To do
Give back, word for word, the lines in the listing below from the one holding "鉄道ダイヤ情報 私鉄車両のう" down to the one holding "(Kardinalpflicht). Die Haftung für leichte", both ends included.

Data supplied
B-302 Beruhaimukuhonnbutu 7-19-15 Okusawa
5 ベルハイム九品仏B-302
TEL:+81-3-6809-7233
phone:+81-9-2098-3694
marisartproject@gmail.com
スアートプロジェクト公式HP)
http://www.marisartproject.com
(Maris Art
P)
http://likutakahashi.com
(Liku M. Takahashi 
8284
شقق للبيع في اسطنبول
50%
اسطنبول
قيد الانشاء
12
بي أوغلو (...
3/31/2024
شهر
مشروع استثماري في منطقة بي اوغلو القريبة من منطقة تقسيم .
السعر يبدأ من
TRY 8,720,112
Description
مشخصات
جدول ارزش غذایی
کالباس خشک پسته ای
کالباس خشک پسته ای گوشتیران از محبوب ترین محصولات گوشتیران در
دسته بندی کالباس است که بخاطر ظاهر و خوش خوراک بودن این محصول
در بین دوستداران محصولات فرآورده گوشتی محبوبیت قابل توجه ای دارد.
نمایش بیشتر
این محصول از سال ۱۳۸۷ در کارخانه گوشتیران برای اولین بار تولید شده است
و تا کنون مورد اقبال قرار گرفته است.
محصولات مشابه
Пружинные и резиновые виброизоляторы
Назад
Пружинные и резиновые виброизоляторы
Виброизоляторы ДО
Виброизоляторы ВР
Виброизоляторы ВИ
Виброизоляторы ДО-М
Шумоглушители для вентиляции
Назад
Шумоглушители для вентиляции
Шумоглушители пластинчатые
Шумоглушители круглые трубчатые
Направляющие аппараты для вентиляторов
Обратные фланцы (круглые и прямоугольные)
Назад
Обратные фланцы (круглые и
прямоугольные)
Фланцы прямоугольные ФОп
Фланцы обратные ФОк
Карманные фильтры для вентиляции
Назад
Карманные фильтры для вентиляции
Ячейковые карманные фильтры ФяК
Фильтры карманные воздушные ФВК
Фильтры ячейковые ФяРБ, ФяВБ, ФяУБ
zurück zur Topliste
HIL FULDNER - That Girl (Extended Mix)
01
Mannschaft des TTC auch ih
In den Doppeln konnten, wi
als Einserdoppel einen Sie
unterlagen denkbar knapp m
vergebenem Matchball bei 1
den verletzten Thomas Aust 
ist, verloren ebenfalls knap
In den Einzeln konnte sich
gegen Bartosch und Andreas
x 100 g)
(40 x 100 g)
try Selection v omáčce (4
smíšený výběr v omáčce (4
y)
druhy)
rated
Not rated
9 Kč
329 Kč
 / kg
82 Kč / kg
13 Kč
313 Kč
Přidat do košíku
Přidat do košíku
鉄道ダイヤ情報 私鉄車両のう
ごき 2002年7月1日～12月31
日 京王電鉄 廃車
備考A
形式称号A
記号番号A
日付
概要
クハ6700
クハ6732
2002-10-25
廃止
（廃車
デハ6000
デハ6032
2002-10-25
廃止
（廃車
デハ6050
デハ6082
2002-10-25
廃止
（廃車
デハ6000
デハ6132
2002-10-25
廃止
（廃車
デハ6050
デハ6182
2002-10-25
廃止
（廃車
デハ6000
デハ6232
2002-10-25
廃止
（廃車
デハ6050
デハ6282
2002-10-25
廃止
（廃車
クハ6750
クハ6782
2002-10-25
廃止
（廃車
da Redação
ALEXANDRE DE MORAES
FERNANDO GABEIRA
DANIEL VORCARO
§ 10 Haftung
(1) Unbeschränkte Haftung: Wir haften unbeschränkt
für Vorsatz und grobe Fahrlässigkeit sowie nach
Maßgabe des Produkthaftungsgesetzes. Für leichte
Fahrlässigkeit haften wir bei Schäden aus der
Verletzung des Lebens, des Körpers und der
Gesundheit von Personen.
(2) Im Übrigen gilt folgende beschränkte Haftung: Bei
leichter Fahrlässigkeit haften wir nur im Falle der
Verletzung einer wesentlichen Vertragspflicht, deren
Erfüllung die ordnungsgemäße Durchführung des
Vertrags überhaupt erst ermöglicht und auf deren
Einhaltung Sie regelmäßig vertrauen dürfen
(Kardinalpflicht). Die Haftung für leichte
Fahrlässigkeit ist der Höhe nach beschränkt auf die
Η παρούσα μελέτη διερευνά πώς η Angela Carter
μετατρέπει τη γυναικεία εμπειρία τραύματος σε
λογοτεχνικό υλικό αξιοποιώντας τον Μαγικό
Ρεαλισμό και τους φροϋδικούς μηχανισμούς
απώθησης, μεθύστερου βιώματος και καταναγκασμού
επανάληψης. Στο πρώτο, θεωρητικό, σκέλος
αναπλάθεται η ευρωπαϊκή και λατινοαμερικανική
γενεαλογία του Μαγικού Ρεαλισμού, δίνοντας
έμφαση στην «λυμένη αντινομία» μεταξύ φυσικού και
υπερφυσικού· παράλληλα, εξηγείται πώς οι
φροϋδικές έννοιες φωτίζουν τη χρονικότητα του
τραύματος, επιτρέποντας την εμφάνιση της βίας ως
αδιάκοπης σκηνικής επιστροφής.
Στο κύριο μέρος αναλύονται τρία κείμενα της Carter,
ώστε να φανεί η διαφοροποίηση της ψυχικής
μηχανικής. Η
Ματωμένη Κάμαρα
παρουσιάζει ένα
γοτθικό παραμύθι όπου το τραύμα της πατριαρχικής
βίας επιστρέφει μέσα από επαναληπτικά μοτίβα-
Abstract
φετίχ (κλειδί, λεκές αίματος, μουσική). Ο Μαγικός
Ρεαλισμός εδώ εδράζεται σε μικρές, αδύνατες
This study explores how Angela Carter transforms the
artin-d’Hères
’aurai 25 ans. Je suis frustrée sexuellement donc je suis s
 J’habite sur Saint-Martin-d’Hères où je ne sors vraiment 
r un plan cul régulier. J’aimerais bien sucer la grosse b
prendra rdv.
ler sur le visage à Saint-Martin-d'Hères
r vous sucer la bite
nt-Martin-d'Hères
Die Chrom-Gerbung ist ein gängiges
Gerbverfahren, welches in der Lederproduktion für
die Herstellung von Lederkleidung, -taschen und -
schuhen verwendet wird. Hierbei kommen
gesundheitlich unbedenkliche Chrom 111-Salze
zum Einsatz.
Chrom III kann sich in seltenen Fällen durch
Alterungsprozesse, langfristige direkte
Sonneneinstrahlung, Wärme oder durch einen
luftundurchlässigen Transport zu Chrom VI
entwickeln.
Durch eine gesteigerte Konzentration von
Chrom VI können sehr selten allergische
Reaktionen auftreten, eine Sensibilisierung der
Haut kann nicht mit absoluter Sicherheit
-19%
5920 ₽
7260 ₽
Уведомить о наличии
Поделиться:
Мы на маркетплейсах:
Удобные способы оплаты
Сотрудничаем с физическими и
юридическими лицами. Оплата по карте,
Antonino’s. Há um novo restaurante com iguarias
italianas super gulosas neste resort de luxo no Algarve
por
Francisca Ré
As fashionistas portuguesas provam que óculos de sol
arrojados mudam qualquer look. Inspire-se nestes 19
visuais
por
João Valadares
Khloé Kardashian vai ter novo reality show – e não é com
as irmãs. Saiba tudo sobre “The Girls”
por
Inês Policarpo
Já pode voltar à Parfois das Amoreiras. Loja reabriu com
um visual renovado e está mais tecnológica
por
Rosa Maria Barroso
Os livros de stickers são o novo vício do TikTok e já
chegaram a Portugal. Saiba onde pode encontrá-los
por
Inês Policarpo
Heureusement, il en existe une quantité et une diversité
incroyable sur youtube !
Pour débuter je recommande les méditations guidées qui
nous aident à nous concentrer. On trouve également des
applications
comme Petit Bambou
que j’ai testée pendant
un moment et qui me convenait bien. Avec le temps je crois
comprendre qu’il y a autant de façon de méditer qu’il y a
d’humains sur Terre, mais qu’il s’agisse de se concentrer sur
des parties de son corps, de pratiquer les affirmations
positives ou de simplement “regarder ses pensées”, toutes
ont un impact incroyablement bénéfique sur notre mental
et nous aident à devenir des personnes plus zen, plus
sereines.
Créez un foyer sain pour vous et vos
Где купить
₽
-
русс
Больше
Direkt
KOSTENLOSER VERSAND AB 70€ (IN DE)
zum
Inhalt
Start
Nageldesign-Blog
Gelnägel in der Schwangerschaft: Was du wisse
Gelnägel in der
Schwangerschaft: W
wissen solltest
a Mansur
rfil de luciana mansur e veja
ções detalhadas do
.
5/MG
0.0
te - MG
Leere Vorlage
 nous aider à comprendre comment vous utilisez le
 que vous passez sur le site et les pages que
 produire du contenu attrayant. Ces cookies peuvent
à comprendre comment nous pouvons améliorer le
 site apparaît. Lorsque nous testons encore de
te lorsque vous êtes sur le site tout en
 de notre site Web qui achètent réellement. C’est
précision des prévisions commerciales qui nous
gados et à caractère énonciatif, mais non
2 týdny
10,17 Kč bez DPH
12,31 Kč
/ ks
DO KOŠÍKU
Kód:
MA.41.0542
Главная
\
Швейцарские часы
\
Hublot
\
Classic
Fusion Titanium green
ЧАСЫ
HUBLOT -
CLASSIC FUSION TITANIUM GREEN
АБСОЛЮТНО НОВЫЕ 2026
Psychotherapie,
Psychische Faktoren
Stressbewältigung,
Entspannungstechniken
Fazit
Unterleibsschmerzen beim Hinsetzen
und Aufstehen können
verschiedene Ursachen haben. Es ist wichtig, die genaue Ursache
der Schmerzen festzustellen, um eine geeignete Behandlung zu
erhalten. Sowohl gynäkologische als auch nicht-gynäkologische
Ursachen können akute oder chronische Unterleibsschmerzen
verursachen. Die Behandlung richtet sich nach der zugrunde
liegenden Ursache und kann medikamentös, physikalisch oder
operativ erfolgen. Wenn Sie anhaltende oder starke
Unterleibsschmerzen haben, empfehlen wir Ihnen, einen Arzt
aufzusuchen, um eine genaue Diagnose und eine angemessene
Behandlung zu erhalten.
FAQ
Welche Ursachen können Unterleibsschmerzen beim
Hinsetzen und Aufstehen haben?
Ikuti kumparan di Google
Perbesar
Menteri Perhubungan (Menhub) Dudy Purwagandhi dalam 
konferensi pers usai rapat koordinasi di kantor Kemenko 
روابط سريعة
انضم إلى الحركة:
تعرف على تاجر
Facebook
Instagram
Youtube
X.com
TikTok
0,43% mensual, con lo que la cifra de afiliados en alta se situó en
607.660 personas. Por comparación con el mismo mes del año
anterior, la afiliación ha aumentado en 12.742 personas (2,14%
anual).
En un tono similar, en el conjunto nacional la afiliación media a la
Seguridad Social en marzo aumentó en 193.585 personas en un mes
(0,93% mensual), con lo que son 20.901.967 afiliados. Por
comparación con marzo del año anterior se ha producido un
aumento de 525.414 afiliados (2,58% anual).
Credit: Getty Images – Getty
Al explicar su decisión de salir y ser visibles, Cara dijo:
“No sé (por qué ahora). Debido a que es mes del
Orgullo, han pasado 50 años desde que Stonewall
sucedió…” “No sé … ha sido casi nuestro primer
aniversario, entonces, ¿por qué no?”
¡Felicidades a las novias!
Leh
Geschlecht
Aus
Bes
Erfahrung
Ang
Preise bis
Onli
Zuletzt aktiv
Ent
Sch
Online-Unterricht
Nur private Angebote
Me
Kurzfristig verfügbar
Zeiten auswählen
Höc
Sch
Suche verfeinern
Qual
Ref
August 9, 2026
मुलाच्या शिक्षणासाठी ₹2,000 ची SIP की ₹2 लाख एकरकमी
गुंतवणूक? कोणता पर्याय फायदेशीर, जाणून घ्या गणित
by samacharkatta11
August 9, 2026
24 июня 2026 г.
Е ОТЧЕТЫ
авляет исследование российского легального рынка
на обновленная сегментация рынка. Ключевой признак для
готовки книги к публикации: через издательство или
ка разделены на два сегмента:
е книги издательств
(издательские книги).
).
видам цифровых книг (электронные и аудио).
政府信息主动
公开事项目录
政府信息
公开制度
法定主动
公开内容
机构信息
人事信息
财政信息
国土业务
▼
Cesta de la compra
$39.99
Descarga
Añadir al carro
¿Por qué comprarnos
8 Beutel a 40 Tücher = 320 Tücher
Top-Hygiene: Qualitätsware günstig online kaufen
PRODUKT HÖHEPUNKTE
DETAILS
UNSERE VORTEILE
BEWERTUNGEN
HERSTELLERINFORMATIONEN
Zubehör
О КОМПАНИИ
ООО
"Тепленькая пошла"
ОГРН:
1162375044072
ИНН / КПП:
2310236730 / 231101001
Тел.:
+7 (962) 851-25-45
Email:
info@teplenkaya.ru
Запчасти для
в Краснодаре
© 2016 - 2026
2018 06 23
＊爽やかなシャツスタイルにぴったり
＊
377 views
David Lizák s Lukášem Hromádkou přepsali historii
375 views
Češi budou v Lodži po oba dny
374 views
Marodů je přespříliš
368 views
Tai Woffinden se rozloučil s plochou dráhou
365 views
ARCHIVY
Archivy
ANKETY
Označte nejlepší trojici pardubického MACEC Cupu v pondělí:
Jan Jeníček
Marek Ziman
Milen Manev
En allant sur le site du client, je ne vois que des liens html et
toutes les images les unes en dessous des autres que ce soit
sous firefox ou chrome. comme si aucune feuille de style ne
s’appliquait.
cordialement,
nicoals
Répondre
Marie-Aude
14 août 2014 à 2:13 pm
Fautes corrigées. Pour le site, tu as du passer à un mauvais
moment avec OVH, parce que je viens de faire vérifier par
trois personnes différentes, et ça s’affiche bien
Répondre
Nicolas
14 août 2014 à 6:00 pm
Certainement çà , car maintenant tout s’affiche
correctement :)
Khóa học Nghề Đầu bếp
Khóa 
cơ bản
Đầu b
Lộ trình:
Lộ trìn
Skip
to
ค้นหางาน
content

Response to this exercise
鉄道ダイヤ情報 私鉄車両のう
ごき 2002年7月1日～12月31
日 京王電鉄 廃車
備考A
形式称号A
記号番号A
日付
概要
クハ6700
クハ6732
2002-10-25
廃止
（廃車
デハ6000
デハ6032
2002-10-25
廃止
（廃車
デハ6050
デハ6082
2002-10-25
廃止
（廃車
デハ6000
デハ6132
2002-10-25
廃止
（廃車
デハ6050
デハ6182
2002-10-25
廃止
（廃車
デハ6000
デハ6232
2002-10-25
廃止
（廃車
デハ6050
デハ6282
2002-10-25
廃止
（廃車
クハ6750
クハ6782
2002-10-25
廃止
（廃車
da Redação
ALEXANDRE DE MORAES
FERNANDO GABEIRA
DANIEL VORCARO
§ 10 Haftung
(1) Unbeschränkte Haftung: Wir haften unbeschränkt
für Vorsatz und grobe Fahrlässigkeit sowie nach
Maßgabe des Produkthaftungsgesetzes. Für leichte
Fahrlässigkeit haften wir bei Schäden aus der
Verletzung des Lebens, des Körpers und der
Gesundheit von Personen.
(2) Im Übrigen gilt folgende beschränkte Haftung: Bei
leichter Fahrlässigkeit haften wir nur im Falle der
Verletzung einer wesentlichen Vertragspflicht, deren
Erfüllung die ordnungsgemäße Durchführung des
Vertrags überhaupt erst ermöglicht und auf deren
Einhaltung Sie regelmäßig vertrauen dürfen
(Kardinalpflicht). Die Haftung für leichte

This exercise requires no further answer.